*TASK DESCRIPTION*
The lines below, from the first through the one containing "left back paw: (154, 255)", are to be given again exactly, with pictures left out and nothing added.

*GIVEN DATA*
● ● ● ● ●

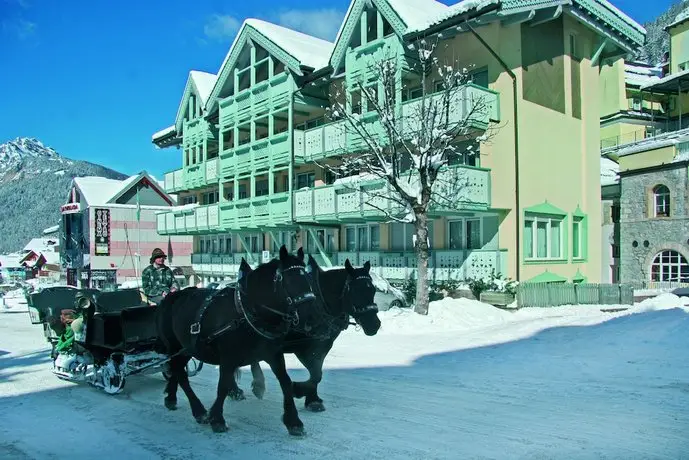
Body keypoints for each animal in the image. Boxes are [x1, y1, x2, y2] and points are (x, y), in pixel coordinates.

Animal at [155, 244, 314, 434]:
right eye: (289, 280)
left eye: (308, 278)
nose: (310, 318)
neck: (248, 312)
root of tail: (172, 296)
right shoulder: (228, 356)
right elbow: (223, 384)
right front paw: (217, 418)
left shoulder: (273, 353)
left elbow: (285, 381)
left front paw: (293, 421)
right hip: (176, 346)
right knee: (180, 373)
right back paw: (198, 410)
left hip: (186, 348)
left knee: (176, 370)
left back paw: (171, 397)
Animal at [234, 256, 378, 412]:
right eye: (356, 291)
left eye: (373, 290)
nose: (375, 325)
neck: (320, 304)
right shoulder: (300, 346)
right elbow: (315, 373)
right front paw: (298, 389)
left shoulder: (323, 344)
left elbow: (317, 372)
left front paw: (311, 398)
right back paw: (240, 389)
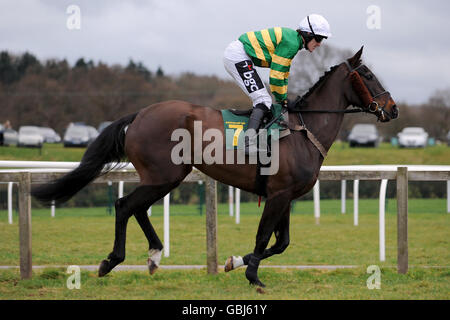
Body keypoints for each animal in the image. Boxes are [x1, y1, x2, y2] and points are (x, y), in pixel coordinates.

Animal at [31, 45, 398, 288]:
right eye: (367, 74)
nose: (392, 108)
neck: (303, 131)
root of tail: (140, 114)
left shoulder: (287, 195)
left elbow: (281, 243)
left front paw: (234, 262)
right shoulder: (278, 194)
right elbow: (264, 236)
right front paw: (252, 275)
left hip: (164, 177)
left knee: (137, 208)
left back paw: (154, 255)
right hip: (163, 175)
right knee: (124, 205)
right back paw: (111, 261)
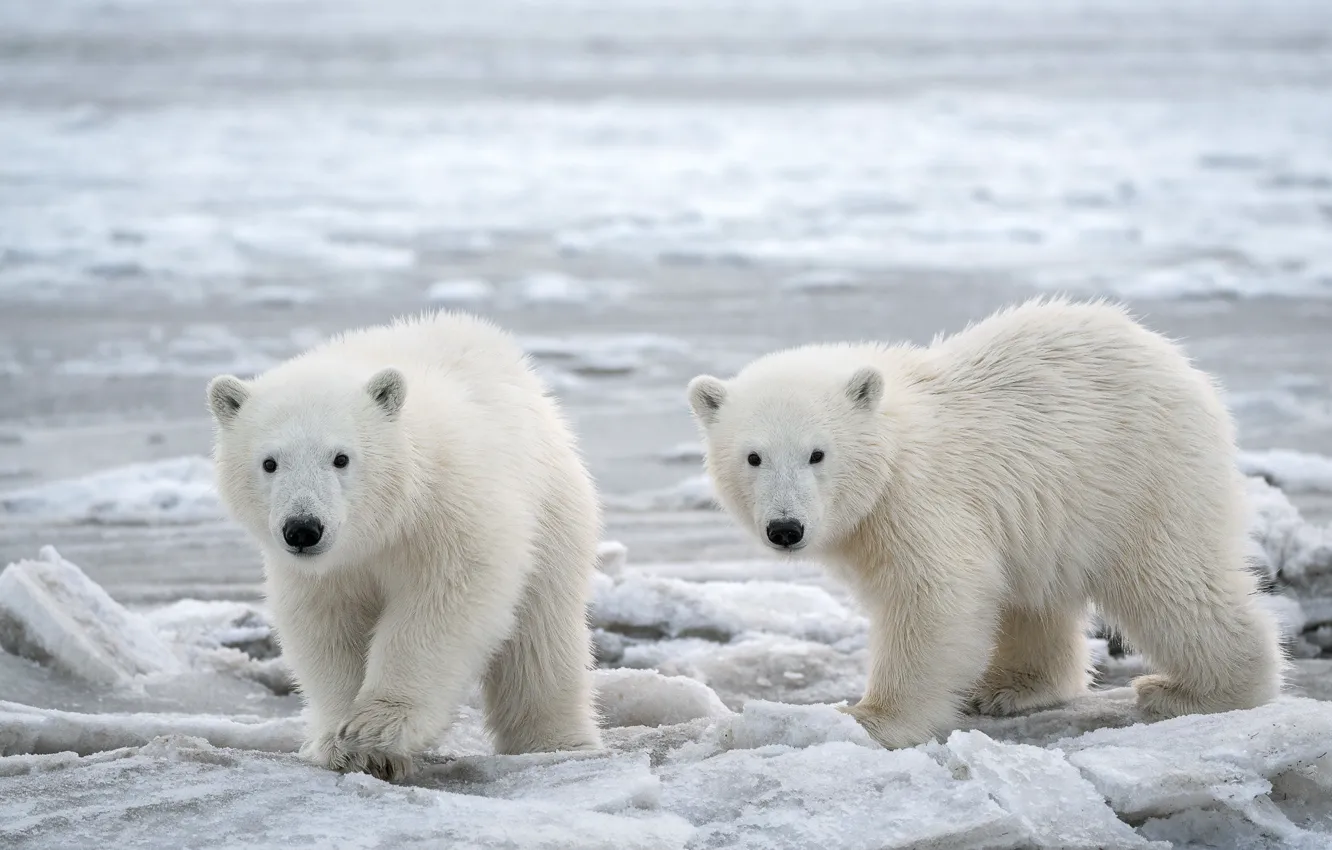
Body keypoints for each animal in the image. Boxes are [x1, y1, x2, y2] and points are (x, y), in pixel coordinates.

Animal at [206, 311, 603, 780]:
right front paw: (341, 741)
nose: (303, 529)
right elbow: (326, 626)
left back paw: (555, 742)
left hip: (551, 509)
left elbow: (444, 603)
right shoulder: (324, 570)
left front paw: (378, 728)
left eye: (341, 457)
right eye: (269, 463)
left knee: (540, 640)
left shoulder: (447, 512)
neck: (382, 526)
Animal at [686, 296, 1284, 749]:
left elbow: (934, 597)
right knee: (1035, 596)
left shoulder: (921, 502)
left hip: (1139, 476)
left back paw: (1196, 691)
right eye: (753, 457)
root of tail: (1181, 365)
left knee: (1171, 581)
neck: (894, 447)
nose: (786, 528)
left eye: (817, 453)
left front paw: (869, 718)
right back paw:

● ● ● ● ●

*SOLUTION TO THE PROBLEM*
Body keypoints for each animal in the image. Boxes are [x1, y1, x2, y2] and points are (x, y), in pixel coordinates.

Animal at [155, 244, 314, 434]:
right eye: (289, 280)
left eye: (308, 278)
nose: (310, 318)
neck: (248, 312)
root of tail: (172, 296)
right shoulder: (228, 356)
right elbow: (223, 384)
right front paw: (217, 418)
left shoulder: (273, 353)
left elbow: (285, 381)
left front paw: (293, 421)
right hip: (176, 346)
right knee: (180, 373)
right back paw: (198, 410)
left hip: (186, 348)
left knee: (176, 370)
left back paw: (171, 397)
Animal at [234, 256, 378, 412]:
right eye: (356, 291)
left eye: (373, 290)
nose: (375, 325)
neck: (320, 304)
right shoulder: (300, 346)
right elbow: (315, 373)
right front paw: (298, 389)
left shoulder: (323, 344)
left elbow: (317, 372)
left front paw: (311, 398)
right back paw: (240, 389)
Body keypoints for each animal in the image. Boxes are [x1, y1, x2, y2] and points are (x, y), in pixel coordinates.

Animal at [31, 45, 398, 288]:
right eye: (367, 74)
nose: (392, 108)
neck: (303, 131)
root of tail: (140, 114)
left shoulder: (287, 195)
left elbow: (281, 243)
left front paw: (234, 262)
right shoulder: (278, 194)
right elbow: (264, 236)
right front paw: (252, 275)
left hip: (164, 177)
left knee: (137, 208)
left back paw: (154, 255)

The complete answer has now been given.